Tonight’s burger was delicious. I totally thought I was eating a chicken parm sub the entire time. That’s exactly how it tasted! It was easy to make and a healthier version of chicken parmesan since I did not fry the meat.
Start by getting the breadcrumb mixture ready:
- In a small bowl, combine 3 tablespoons Italian-style breadcrumbs with 2 tablespoons of minced fresh basil. (The bowl I used was slightly bigger then the size burgers I made, which worked perfectly.)
- Add about 2 tablespoons of grated parmesan cheese.
- Mix well.
Meanwhile, prepare the sauce:
- In a small saucepan over medium-low heat, combine 3/4 cups marinara sauce (I used Bertolli brand…feel free to use your favorite brand or to even make your own if you have time.) with 2 tablespoons minced fresh basil.
- Once the sauce bubbles, lower the heat and keep warm.
Preheat a grillpan (or your Cuisinart Griddler) to medium.

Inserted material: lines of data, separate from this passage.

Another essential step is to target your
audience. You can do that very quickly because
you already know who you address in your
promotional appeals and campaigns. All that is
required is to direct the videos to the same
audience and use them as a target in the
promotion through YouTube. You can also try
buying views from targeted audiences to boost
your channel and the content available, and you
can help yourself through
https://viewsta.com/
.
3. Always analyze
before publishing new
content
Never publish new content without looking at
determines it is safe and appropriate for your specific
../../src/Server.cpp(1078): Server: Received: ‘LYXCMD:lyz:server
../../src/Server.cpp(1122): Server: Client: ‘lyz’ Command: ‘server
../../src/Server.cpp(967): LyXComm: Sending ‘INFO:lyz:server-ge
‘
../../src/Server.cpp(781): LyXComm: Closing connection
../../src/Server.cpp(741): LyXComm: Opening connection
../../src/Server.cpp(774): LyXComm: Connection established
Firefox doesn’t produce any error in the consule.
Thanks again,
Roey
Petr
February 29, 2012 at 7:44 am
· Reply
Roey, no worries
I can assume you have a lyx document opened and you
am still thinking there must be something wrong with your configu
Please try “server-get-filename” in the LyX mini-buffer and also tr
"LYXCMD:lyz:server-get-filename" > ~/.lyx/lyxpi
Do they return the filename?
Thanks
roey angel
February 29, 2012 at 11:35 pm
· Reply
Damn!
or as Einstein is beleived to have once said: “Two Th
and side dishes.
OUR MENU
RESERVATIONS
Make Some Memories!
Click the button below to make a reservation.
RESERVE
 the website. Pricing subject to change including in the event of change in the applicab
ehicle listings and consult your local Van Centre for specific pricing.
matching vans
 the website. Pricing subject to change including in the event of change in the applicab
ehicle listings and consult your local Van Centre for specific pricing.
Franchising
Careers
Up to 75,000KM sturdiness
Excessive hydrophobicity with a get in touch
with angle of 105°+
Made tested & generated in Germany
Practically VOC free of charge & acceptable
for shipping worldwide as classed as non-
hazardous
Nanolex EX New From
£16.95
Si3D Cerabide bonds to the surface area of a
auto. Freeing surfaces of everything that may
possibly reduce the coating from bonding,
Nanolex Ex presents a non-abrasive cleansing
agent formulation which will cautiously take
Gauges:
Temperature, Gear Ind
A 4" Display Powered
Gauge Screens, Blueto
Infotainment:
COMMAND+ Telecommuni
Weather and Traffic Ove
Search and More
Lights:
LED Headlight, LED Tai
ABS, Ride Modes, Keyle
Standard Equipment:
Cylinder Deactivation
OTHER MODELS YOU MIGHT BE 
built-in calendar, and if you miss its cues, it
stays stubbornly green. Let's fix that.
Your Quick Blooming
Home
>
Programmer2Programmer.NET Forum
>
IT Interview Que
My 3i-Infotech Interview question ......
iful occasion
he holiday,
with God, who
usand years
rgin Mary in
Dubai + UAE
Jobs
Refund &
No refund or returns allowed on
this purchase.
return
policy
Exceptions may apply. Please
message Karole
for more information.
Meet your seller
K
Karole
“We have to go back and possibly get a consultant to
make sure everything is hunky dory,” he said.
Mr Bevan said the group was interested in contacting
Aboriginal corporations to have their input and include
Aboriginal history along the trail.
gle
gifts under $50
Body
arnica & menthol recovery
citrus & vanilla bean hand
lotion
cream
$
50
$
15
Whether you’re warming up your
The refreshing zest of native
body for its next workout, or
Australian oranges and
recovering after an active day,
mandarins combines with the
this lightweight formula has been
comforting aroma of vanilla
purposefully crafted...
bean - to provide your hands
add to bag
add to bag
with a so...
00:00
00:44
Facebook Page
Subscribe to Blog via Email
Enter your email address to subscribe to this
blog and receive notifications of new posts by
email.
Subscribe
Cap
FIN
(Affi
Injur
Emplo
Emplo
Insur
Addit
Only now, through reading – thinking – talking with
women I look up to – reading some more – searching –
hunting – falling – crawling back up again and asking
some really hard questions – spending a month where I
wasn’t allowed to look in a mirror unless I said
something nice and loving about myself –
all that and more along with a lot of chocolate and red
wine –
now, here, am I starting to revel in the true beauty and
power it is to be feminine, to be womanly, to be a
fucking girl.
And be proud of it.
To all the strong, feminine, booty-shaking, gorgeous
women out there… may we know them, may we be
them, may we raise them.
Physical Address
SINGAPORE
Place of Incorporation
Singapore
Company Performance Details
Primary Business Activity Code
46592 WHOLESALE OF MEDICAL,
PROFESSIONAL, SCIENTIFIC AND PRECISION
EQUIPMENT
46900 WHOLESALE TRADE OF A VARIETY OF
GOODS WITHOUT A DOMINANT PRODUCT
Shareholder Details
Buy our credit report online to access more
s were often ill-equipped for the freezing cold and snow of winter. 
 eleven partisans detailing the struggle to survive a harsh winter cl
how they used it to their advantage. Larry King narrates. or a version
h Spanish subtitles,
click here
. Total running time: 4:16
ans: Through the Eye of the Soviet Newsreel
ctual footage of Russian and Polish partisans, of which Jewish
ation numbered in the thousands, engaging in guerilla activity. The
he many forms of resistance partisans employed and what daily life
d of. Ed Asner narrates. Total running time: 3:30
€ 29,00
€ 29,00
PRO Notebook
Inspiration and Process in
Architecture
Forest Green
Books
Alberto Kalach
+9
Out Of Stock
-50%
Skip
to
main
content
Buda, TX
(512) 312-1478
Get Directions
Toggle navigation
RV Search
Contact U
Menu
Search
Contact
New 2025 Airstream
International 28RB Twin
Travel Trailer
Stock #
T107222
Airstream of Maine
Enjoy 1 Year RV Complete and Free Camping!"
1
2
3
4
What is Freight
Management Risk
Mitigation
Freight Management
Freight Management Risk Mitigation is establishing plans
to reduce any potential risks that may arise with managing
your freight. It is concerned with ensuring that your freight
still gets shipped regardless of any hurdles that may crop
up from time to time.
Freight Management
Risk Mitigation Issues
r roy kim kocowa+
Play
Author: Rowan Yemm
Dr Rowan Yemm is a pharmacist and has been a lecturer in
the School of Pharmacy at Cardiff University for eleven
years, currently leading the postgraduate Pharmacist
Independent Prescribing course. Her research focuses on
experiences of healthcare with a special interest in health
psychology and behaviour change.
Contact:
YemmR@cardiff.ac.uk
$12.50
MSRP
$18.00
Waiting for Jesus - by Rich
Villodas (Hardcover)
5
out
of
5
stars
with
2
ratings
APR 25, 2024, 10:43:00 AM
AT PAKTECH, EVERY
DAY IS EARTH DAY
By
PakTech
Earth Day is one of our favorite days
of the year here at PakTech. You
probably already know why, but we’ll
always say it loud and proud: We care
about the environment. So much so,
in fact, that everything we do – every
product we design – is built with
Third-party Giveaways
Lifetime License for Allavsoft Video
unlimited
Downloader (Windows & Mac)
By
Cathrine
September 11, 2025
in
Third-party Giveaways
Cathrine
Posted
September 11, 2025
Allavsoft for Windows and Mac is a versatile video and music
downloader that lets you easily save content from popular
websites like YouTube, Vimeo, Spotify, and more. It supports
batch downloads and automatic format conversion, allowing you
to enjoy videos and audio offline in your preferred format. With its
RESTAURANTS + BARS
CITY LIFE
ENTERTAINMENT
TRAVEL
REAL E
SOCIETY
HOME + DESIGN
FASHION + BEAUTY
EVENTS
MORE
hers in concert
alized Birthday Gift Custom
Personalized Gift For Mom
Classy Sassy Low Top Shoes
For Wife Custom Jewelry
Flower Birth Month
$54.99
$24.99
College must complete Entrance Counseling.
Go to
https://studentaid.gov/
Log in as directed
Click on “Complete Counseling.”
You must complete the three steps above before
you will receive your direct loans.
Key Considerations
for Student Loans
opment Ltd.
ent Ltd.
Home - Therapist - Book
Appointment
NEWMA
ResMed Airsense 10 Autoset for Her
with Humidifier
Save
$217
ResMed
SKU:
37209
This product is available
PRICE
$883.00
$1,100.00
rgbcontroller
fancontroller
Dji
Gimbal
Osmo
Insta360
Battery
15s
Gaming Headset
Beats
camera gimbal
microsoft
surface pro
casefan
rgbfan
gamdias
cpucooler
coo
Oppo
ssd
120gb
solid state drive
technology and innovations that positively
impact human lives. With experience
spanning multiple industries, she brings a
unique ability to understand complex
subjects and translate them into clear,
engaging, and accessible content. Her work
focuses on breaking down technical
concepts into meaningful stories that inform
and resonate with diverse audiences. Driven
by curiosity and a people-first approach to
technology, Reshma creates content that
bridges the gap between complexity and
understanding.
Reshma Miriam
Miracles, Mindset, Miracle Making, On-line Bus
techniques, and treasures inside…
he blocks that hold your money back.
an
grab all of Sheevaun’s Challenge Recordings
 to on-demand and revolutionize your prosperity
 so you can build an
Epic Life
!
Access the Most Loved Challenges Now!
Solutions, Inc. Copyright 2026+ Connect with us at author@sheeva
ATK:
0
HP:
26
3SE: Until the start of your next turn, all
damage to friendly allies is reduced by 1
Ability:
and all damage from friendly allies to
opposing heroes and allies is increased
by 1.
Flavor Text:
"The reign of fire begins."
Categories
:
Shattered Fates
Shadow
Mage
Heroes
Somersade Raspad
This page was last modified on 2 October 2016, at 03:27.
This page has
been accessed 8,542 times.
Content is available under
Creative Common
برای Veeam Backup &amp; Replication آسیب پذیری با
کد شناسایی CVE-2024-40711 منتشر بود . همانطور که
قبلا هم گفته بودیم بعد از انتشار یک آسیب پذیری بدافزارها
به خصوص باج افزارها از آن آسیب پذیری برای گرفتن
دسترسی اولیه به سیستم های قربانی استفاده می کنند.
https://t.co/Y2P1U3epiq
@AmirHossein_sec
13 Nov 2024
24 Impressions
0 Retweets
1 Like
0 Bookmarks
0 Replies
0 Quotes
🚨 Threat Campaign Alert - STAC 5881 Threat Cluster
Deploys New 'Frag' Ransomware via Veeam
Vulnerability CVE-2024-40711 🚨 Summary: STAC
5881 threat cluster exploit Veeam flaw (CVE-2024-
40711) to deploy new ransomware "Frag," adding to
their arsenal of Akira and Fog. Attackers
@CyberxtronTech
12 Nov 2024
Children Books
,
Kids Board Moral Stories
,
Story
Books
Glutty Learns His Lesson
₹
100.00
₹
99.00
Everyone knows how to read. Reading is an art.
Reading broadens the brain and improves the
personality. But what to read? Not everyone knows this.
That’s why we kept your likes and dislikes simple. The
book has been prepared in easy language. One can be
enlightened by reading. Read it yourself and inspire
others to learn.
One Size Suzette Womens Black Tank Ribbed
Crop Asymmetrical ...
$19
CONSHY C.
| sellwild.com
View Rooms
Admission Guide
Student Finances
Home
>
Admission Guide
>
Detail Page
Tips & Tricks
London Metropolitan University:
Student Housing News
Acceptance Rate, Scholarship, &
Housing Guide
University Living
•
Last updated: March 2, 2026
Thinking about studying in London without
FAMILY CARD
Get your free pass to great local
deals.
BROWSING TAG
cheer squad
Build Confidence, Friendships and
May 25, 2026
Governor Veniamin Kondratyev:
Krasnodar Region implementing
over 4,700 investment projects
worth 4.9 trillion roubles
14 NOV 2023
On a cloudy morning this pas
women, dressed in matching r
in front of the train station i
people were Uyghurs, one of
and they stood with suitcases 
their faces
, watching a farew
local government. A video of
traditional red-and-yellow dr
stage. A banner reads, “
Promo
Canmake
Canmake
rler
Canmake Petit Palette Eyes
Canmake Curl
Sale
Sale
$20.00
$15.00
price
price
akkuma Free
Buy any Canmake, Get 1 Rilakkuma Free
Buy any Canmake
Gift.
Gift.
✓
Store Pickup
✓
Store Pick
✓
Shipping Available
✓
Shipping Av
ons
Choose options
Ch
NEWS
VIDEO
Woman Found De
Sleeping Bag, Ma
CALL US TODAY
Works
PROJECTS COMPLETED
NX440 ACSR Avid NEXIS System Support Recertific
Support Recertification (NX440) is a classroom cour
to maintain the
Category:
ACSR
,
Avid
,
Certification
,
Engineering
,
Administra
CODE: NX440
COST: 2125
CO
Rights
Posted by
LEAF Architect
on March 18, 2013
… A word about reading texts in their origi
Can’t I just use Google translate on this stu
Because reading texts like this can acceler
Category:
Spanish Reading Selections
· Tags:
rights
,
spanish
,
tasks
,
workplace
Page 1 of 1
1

Spray with nonstick cooking spray. Now you’re ready to make the burger patties:
- In a large bowl, add 1 package of ground chicken.
- Add about 2 tablespoons of the marinara sauce.
- Grate in 1/2 of a small onion and 2 cloves of garlic. (Grating helps evenly distribute the flavors. Be careful of your fingers though!)
- Add 1 tablespoon EVOO and 1/4 teaspoon each of s&p.
- Mix with your hands to combine all ingredients.
- Score the meat into 4 equal sections.
- Roll each section into a ball. Then flatten into a patty.
- Press both sides of each patty into the breadcrumb mixture so that you coat both sides.
- Cook about 5 minutes, then flip and cook for about 4 more minutes.
- Add a slice of mozzarella to each burger for the last 2 minutes of cooking.
When you serve the burgers, put some marinara sauce on the bottom of the bun. Then add the burger, some more sauce, and some basil leaves.
I used a fresh whole wheat bun from my supermarket’s bakery. Delicious! Serve with a salad (or Kraft Macaroni and Cheese like me. I know it’s a terrible pairing, but I have a weakness for it!!!)